### Brief
Every entry, from the first line to the last, should be output exactly.

________

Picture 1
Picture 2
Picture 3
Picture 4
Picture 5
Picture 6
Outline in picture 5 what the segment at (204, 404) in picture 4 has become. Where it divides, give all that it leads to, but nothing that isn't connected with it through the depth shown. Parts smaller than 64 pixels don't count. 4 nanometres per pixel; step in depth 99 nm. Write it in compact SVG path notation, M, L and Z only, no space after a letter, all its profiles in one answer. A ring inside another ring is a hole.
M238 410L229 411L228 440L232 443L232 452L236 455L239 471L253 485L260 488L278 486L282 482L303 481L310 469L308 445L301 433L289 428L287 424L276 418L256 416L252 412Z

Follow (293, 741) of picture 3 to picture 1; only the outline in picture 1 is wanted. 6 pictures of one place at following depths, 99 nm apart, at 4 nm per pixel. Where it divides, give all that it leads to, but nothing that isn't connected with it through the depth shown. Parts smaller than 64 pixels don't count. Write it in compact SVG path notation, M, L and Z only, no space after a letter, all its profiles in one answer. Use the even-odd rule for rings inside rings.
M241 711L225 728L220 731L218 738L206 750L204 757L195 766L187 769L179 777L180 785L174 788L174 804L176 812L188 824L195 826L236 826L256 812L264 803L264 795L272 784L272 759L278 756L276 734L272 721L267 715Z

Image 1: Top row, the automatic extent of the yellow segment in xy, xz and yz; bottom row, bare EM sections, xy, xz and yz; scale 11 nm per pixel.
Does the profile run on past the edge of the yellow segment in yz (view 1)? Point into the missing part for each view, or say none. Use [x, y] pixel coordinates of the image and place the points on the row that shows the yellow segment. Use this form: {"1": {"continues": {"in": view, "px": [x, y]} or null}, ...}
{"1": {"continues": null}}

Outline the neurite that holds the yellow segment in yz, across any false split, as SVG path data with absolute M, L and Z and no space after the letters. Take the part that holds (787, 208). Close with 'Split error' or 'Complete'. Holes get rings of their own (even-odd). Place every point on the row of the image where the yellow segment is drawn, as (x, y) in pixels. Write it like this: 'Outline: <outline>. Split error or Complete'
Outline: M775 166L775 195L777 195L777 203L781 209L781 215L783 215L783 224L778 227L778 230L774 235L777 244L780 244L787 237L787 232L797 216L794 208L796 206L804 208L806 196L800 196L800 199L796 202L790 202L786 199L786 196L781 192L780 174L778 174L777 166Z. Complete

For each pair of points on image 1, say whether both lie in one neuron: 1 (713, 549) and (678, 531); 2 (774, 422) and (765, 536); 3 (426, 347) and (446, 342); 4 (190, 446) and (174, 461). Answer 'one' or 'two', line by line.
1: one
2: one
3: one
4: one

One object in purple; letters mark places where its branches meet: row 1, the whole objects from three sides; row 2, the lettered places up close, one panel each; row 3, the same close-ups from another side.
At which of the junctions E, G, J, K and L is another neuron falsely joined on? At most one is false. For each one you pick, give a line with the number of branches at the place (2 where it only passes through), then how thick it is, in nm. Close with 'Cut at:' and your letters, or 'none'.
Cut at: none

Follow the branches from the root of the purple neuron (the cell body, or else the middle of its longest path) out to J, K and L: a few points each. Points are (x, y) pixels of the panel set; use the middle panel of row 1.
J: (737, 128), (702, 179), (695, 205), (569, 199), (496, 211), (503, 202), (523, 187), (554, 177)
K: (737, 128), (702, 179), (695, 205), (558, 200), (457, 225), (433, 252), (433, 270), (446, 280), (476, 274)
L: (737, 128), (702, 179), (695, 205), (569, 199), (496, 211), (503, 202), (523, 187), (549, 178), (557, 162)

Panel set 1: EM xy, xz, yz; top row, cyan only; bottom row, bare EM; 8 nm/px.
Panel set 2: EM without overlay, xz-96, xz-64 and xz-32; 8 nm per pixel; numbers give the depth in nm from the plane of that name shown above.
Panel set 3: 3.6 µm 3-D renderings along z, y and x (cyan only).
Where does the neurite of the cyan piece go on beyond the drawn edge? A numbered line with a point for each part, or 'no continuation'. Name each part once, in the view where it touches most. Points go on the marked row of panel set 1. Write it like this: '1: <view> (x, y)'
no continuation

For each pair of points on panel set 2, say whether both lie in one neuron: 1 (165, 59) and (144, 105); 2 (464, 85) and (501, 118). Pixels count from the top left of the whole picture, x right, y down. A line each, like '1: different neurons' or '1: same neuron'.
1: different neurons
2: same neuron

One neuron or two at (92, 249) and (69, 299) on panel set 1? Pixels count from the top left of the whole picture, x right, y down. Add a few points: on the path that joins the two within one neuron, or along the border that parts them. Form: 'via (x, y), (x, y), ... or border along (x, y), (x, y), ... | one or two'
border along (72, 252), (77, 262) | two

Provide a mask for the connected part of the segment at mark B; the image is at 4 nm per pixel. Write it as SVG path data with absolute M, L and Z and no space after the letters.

________

### Result
Picture 1
Picture 2
Picture 3
Picture 4
Picture 5
Picture 6
Outline in picture 5 what the segment at (204, 404) in picture 4 has become. Where it divides, give all that it leads to, but nothing that isn't connected with it through the depth shown. Parts smaller than 64 pixels don't count. 4 nanometres per pixel; step in depth 99 nm. Write it in compact SVG path notation, M, L and Z only, no space after a letter, all its profiles in one answer. A ring inside another ring is a hole.
M238 410L229 411L228 440L232 443L232 452L236 455L239 471L253 485L260 488L278 486L282 482L303 481L310 469L308 445L301 433L289 428L287 424L276 418L256 416L252 412Z

Follow (293, 741) of picture 3 to picture 1; only the outline in picture 1 is wanted. 6 pictures of one place at following depths, 99 nm apart, at 4 nm per pixel. Where it divides, give all that it leads to, but nothing that isn't connected with it through the depth shown. Parts smaller than 64 pixels don't count. Write it in compact SVG path notation, M, L and Z only, no space after a letter, all its profiles in one answer. Use the even-odd rule for rings inside rings.
M241 711L225 728L220 731L218 738L206 750L204 757L195 766L187 769L179 777L180 785L174 788L174 804L176 812L188 824L195 826L236 826L256 812L264 803L264 795L272 784L272 759L278 756L276 734L272 721L267 715Z

Image 1: Top row, the automatic extent of the yellow segment in xy, xz and yz; bottom row, bare EM sections, xy, xz and yz; scale 11 nm per pixel.
Does the profile run on past the edge of the yellow segment in yz (view 1)? Point into the missing part for each view, or say none. Use [x, y] pixel coordinates of the image and place the points on the row that shows the yellow segment. Use this form: {"1": {"continues": {"in": view, "px": [x, y]} or null}, ...}
{"1": {"continues": null}}

Outline the neurite that holds the yellow segment in yz, across any false split, as SVG path data with absolute M, L and Z and no space after the letters. Take the part that holds (787, 208). Close with 'Split error' or 'Complete'. Holes get rings of their own (even-odd). Place every point on the row of the image where the yellow segment is drawn, as (x, y) in pixels. Write it like this: 'Outline: <outline>. Split error or Complete'
Outline: M775 166L775 195L777 195L777 203L781 209L781 215L783 215L783 224L778 227L778 230L774 235L777 244L780 244L787 237L787 232L797 216L794 208L796 206L804 208L806 196L800 196L800 199L796 202L790 202L786 199L786 196L781 192L780 174L778 174L777 166Z. Complete

For each pair of points on image 1, say whether both lie in one neuron: 1 (713, 549) and (678, 531); 2 (774, 422) and (765, 536); 3 (426, 347) and (446, 342); 4 (190, 446) and (174, 461). Answer 'one' or 'two', line by line.
1: one
2: one
3: one
4: one

One object in purple; letters mark places where its branches meet: row 1, the whole objects from three sides; row 2, the lettered places up close, one panel each; row 3, the same close-ups from another side.
At which of the junctions E, G, J, K and L is another neuron falsely joined on? At most one is false. For each one you pick, give a line with the number of branches at the place (2 where it only passes through), then how thick it is, in nm. Close with 'Cut at:' and your letters, or 'none'.
Cut at: none

Follow the branches from the root of the purple neuron (the cell body, or else the middle of its longest path) out to J, K and L: a few points each. Points are (x, y) pixels of the panel set; use the middle panel of row 1.
J: (737, 128), (702, 179), (695, 205), (569, 199), (496, 211), (503, 202), (523, 187), (554, 177)
K: (737, 128), (702, 179), (695, 205), (558, 200), (457, 225), (433, 252), (433, 270), (446, 280), (476, 274)
L: (737, 128), (702, 179), (695, 205), (569, 199), (496, 211), (503, 202), (523, 187), (549, 178), (557, 162)

Panel set 1: EM xy, xz, yz; top row, cyan only; bottom row, bare EM; 8 nm/px.
Panel set 2: EM without overlay, xz-96, xz-64 and xz-32; 8 nm per pixel; numbers give the depth in nm from the plane of that name shown above.
Panel set 3: 3.6 µm 3-D renderings along z, y and x (cyan only).
Where does the neurite of the cyan piece go on beyond the drawn edge? A numbered line with a point for each part, or 'no continuation'. Name each part once, in the view where it touches most. Points go on the marked row of panel set 1. Write it like this: '1: <view> (x, y)'
no continuation

For each pair of points on panel set 2, say whether both lie in one neuron: 1 (165, 59) and (144, 105); 2 (464, 85) and (501, 118). Pixels count from the top left of the whole picture, x right, y down. A line each, like '1: different neurons' or '1: same neuron'.
1: different neurons
2: same neuron

One neuron or two at (92, 249) and (69, 299) on panel set 1? Pixels count from the top left of the whole picture, x right, y down. Add a few points: on the path that joins the two within one neuron, or along the border that parts them. Form: 'via (x, y), (x, y), ... or border along (x, y), (x, y), ... | one or two'
border along (72, 252), (77, 262) | two

Provide a mask for the connected part of the segment at mark B; the image is at 4 nm per pixel. Write it as SVG path data with absolute M, L and Z and no space after the letters.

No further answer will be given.